The biogeochemical uncoupling of permeable sediments
My fascination with the functioning of permeable sediments started during my post doc at the Max Planck Institute for Marine Microbiology with Markus Huettel. Markus really drove a paradigm shift away from the idea that sands were biogeochemically dead because there were such small concentration changes of metabolites in sands.
Instead his work showed that rapid water flow through these permeable sediments meant that solutes did not have time to accumulate or become depleted. Along with his former PhD student Elimar Precht, he captured the amazing dynamics of oxygen in sediment (1), see also Figure 1 below.
How do micro-organisms metabolically adjust to this dynamic oxygen environment?
The immediate assumption based on the paradigms of biogeochemistry is that once oxygen is depleted, microbes will switch to other electron acceptors such as iron, manganese, nitrate and sulphate in order of their free energy yield. My suspicion that this was not the case arose over a decade ago, when I was playing with biogeochemical models set up with the classical redox cascade. They always produced too much denitrification and sulphate reduction, and in the case of denitrification we had to introduce a fudge factor to make the models work, much to the disgust of my collaborator Filip Meysman (2,3). More recently, we showed that under anoxic conditions, metabolism continues in sand but we could not measure any significant rates of denitrification, sulphate or iron reduction. Curiously, we observed high rates of hydrogen production leading us to speculate that fermentation was taking place (4). We started looking for hydrogen in-situ within sand and the overlying water and found concentrations orders of magnitude higher than previously reported.
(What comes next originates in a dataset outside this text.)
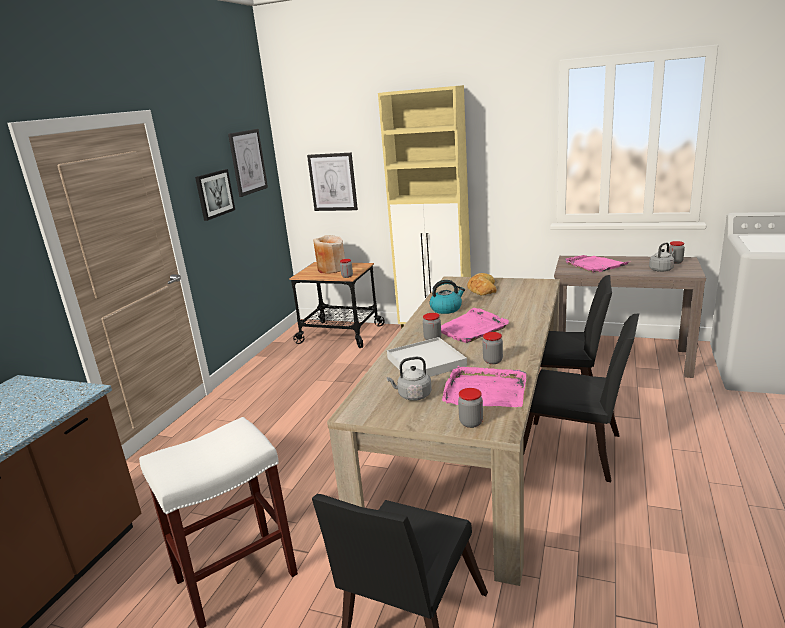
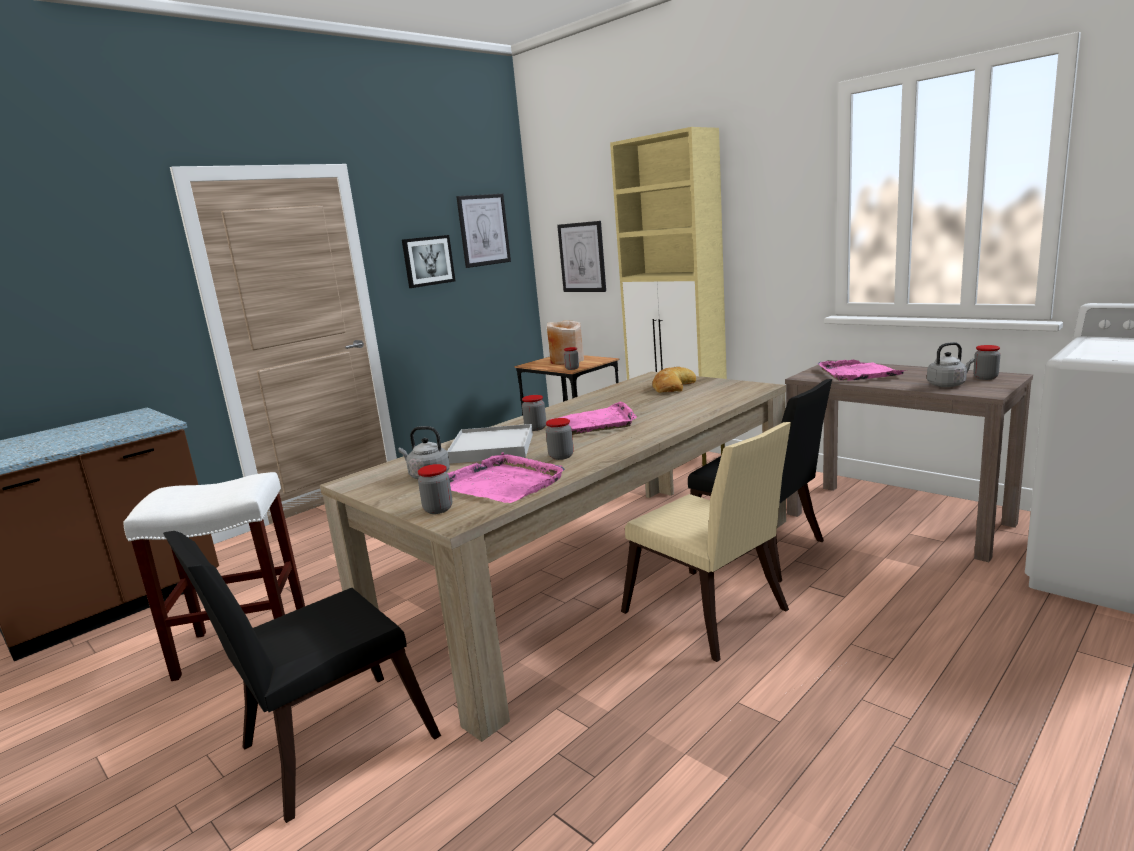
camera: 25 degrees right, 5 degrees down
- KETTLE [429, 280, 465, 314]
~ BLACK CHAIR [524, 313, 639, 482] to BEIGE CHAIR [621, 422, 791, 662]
Fortuitously, I was on sabbatical in Utrecht and was introduced to Elena Popa, who has undertaking state-of-the-art isotope measurements on hydrogen. Her measurements were able to show unambiguously the hydrogen was coming from a biological source. Metaganomics confirmed the abundance of hydrogenases in the sediment and of key importance showed they were consistent with hydrogen production by aerobic facultatively fermentative bacteria. Further incubations confirmed sulphate reduction did not commence for about a week after anoxia and this coincided with a shift in the bacterial community towards a greater abundance of sulphate reducers.
Figure 1. Shows the dynamics of oxygen within rippled permeable sediment in a flume tank with changing flow velocities and direction simulating the rising and falling tide (6 hour timescale). Red denotes high oxygen, black no oxygen. Our work sheds new light on how microbes cope with this dynamic redox environment.
The key point here is that sand sediments are inhabited by aerobic bacteria which are facultatively anaerobic, and carry out fermentation under anoxic conditions. It is only after prolonged anoxia (days-weeks) that a new sulfate reducing community develops and dominates metabolism. This has important consequences for how we set up biogeochemical models of permeable sediments and raises the question as to what type of fermentation pathways are taking place in these sediments during short term anoxia.
1. Precht, E., Franke, U., Polerecky, L. & Huettel, M. Oxygen dynamics in permeable sediments with wave-driven porewater exchange. Limnol. Oceanogr. 49, 693-705 (2004).
2. Cook, P. et al. Quantification of denitrification in permeable sediments: Insights from a two-dimensional simulation analysis and experimental data. Limnology and Oceanography: Methods 4, 294-307 (2006).
3. Kessler, A. J. et al. Quantifying denitrification in rippled permeable sands through combined flume experiments and modelling. Limnol. Oceanogr. 57, 1217-1232 (2012).
4. Bourke, M. F. et al. Metabolism in anoxic permeable sediments is dominated by eukaryotic dark fermentation. Nat. Geosci. 10, 30-35, doi:10.1038/NGEO2843 (2017).